2008年4月22日火曜日

そして歩む<中> 60歳区切りの決意

パソコンで日記娘への「手紙」
CDの封を切ることが、父には今もできない。
 大学4年だった容子さん(当時21歳)を亡くした奥村恒夫さん(60)(兵庫県三田市)は、包装されたままのCDを仏壇にしまっている。事故前日、娘と2人で図書館を訪れ、貸し出しを予約したバッハの「無伴奏チェロ組曲」。
 事故後の6月13日、容子さんが迎えるはずだった誕生日にCDを買った。寂しくて、つらくて、娘の存在を近くに感じたい時に眺めてみる。でも、「包装を解けば、娘がどこかへ行ってしまいそうに思える」。
 妻(55)や近所の人たちは「仲良し親子」と呼んだ。図書館や買い物、食事にもよく一緒に出かけた。事故当日の朝も、携帯電話に「今晩行くの?」と夕食に誘うメールが届いていた。しばらくして「行こう」と返事したが、答えはなかった。
 事故後、心的外傷後ストレス障害(PTSD)と診断され、会社を辞めた。その後に就職した三つの会社も長続きせず、次々と退職。何度も「容子のいる場所へ行こう」と考えた。
 「うちの娘を殺しやがって」。先月、福知山線の車内で、思わず車掌に向かって叫んだ。JRが憎いからだけではない。乗客に聞かせたかった。事故を忘れるな、と伝えたかった。

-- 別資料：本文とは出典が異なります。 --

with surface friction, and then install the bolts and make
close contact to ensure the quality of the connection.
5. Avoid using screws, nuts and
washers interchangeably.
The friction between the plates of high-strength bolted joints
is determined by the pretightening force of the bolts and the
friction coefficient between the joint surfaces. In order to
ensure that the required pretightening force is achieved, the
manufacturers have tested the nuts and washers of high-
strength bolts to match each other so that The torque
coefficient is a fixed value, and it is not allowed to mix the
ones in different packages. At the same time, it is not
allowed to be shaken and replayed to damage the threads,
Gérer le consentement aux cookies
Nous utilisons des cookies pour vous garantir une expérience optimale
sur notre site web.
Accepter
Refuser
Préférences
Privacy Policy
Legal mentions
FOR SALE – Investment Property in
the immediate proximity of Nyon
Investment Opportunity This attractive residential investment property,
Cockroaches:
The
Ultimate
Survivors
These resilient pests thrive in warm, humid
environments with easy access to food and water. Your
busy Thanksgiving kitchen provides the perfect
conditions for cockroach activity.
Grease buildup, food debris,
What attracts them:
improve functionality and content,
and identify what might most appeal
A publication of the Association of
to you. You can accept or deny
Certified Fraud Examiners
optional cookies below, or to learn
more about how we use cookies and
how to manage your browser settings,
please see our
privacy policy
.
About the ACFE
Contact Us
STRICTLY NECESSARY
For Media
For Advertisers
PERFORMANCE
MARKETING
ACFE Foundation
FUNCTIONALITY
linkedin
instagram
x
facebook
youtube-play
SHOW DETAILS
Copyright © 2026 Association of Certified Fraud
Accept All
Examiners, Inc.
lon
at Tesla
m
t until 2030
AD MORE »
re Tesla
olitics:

 娘にあてた手紙のつもりで毎日、パソコンで日記を書いている。
 〈生きていたら、人生で一番楽しい時期ですね〉
 〈そろそろ帰って来い〉
 〈容子だったら今、誰(の曲)が好きになっていただろう。会いたい〉
 エジプト研究の学芸員を志した娘のため、遺骨を混ぜた粘土でオカリナを二つ作り、一つを人に託してカイロ近郊の土に置いた。もう一つは手元に残した。時折、娘の好きな「アメージンググレース」を吹く。娘と一緒に奏でている。そんな安らぎを覚える。
 「あの子が喜びそうなことなら、何でもしてやりたい」。それを縁(よすが)とすれば、生きていける気がする。